Lucy stood up. “Would you mind giving me a written account of Brian's death?” she asked.

“I'll send it to your office,” Henry said.

Chapter Thirty-Three

“So there you are, Jack. Fax those English lawyers that a signed witness's statement is forthcoming, and that Nora Denton was his cousin. That should do it.”

Three days later, before Tibbles' statement arrived, Brighton showed Lucy a fax saying that the name of the hospital had enabled the English lawyers to get a death certificate and now they were sure the courts would accept Nora Denton as the rightful heir.

At the same time, still pushing Johnny out of her mind, and curious to know if anything had been made of this sad story at the time, Lucy drove back to Longborough and looked through the files of the
Examiner
for 1940 and came across the story, complete with a picture of the dead boy, a picture that bothered her so much that with Jack Brighton's consent, after she had explained the problem, she faxed the English lawyers to see if Mrs. Potter still had a picture of her son when she died. She got back a copy of a snapshot taken during the first year of the war. Now, for
the first time since she had read Trimble's diary, she had something which took up all her attention.

She knew how casually the
Examiner
might have been edited in 1940, how easy it still was for even Canada's national newspaper to put the wrong name on a picture, and she considered what she should do. She remembered Henry Tibbles saying he had been at school in England, and the name of the school, Clanfield, and she composed a query to a detective agency in London, England, asking about Tibbles and requesting any pictures taken around 1940, and persuaded the Examiner to make her a copy of the newspaper picture of Brian Potter to send with it. Before she sent it off, she showed the letter to Jack Brighton.

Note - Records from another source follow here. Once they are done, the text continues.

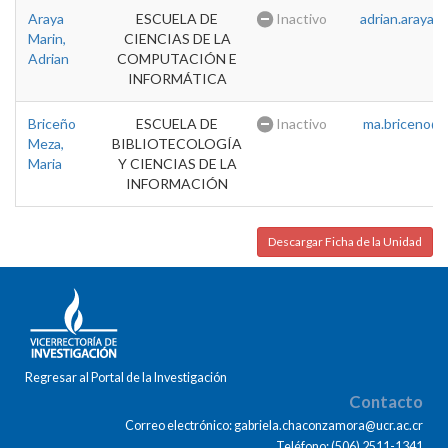
Araya
ESCUELA DE
Inactivo
adrian.araya@u
Marin,
CIENCIAS DE LA
Adrian
COMPUTACIÓN E
INFORMÁTICA
Briceño
ESCUELA DE
Inactivo
ma.briceno@u
Meza,
BIBLIOTECOLOGÍA
Maria
Y CIENCIAS DE LA
INFORMACIÓN
Descargar Ficha de la Unidad
Regresar al Portal de la Investigación
Contacto
Correo electrónico: gabriela.chaconzamora@ucr.ac.cr
Teléfono: (506) 2511-1341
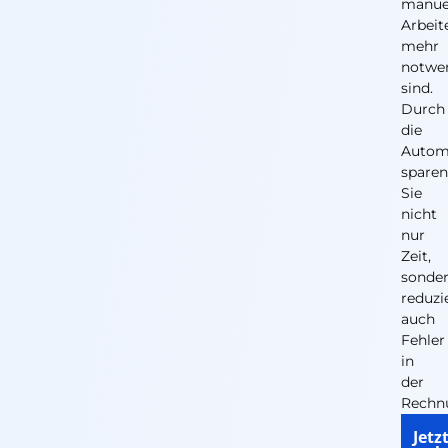
manue
Arbeit
mehr
notwe
sind.
Durch
die
Autom
spare
Sie
nicht
nur
Zeit,
sonde
reduzi
auch
Fehler
in
der
Rechn
Kont
Jetz
Sie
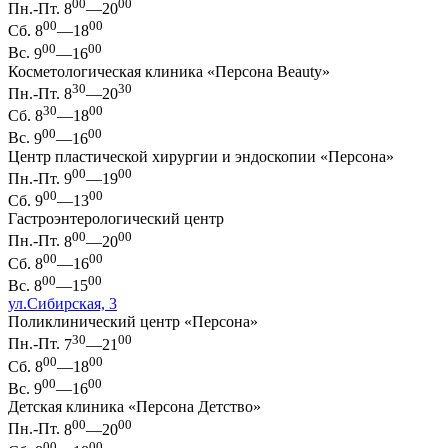
00
00
Пн.-Пт.
8
—20
00
00
Сб.
8
—18
00
00
Вс.
9
—16
Косметологическая клиника «Персона Beauty»
30
30
Пн.-Пт.
8
—20
30
00
Сб.
8
—18
00
00
Вс.
9
—16
Центр пластической хирургии и эндоскопии «Персона»
00
00
Пн.-Пт.
9
—19
00
00
Сб.
9
—13
Гастроэнтерологический центр
00
00
Пн.-Пт.
8
—20
00
00
Сб.
8
—16
00
00
Вс.
8
—15
ул.Сибирская, 3
Поликлинический центр «Персона»
30
00
Пн.-Пт.
7
—21
00
00
Сб.
8
—18
00
00
Вс.
9
—16
Детская клиника «Персона Детство»
00
00
Пн.-Пт.
8
—20
00
00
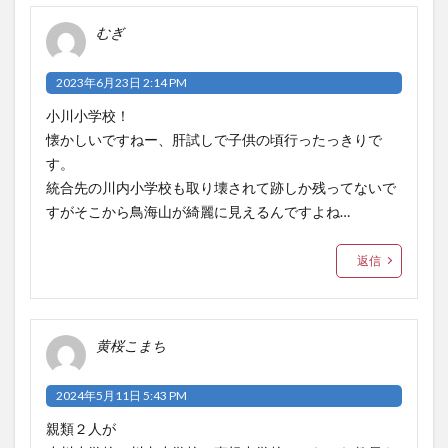
むぎ
2023年6月23日 2:14 PM
小川小学校！
懐かしいですねー、肝試しで子供の頃行ったっきりで
す。
統合先の川内小学校も取り壊されて跡しか残ってないで
すがそこから鳥海山が綺麗に見えるんですよね…
返信
黄桜こまち
2024年5月11日 5:43 PM
親類２人が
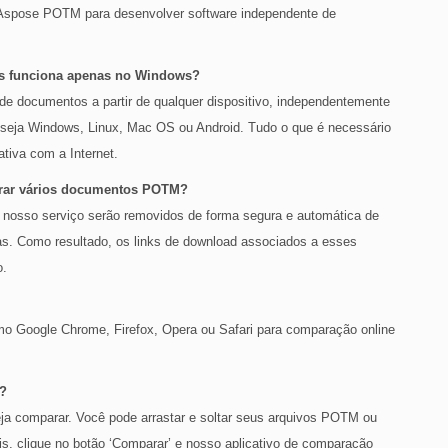
spose POTM para desenvolver software independente de
os funciona apenas no Windows?
 de documentos a partir de qualquer dispositivo, independentemente
 seja Windows, Linux, Mac OS ou Android. Tudo o que é necessário
iva com a Internet.
parar vários documentos POTM?
e nosso serviço serão removidos de forma segura e automática de
as. Como resultado, os links de download associados a esses
o.
o Google Chrome, Firefox, Opera ou Safari para comparação online
?
a comparar. Você pode arrastar e soltar seus arquivos POTM ou
is, clique no botão ‘Comparar’ e nosso aplicativo de comparação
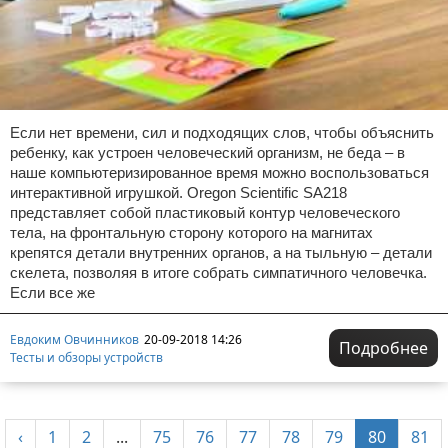
Если нет времени, сил и подходящих слов, чтобы объяснить
ребенку, как устроен человеческий организм, не беда – в
наше компьютеризированное время можно воспользоваться
интерактивной игрушкой. Oregon Scientific SA218
представляет собой пластиковый контур человеческого
тела, на фронтальную сторону которого на магнитах
крепятся детали внутренних органов, а на тыльную – детали
скелета, позволяя в итоге собрать симпатичного человечка.
Если все же
Евдоким Овчинников
20-09-2018 14:26
Подробнее
Тесты и обзоры устройств
‹
1
2
...
75
76
77
78
79
80
81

He said, “It'd be cheaper and quicker to go yourself.”

“To England?”

“Sure. You have anything else on? There's a guy named Comstock trying to track you down, by the way. What's that all about?”

“He's trying to sell me a horse. Don't tell him anything. How long will it take me to go to England and back? A week?”

“You could go tonight, get there in the morning, go down to this village, find out what you want to know, and catch the plane back tomorrow afternoon. Or stay overnight. Come back on Wednesday.”

The idea made her gulp, but Brighton was looking at her as he had the first day when he had offered her the Longborough job, daring her, and it was a perfect way of dwelling less on her misery. “I'll stay the night,” she said. “Do a little shopping at Harrod's. Come back in time to follow Mrs. Ago.”

“Atagirl.”

“But I thought you had to book months in advance, or pay thousands of dollars.”

“There are ways.” Brighton held up a finger and pulled out the telephone book. He dialled a number, then said, “I'm looking for a ticket to London on any plane tonight, come back any plane on Wednesday. Family emergency. Funeral. Sure.” He tucked the phone under his ear, and said, to Lucy, “What are you going to do when you find out that the paper got some pictures mixed up? No big deal.”

But Lucy had had time to think. She smiled. “That is not going to happen.”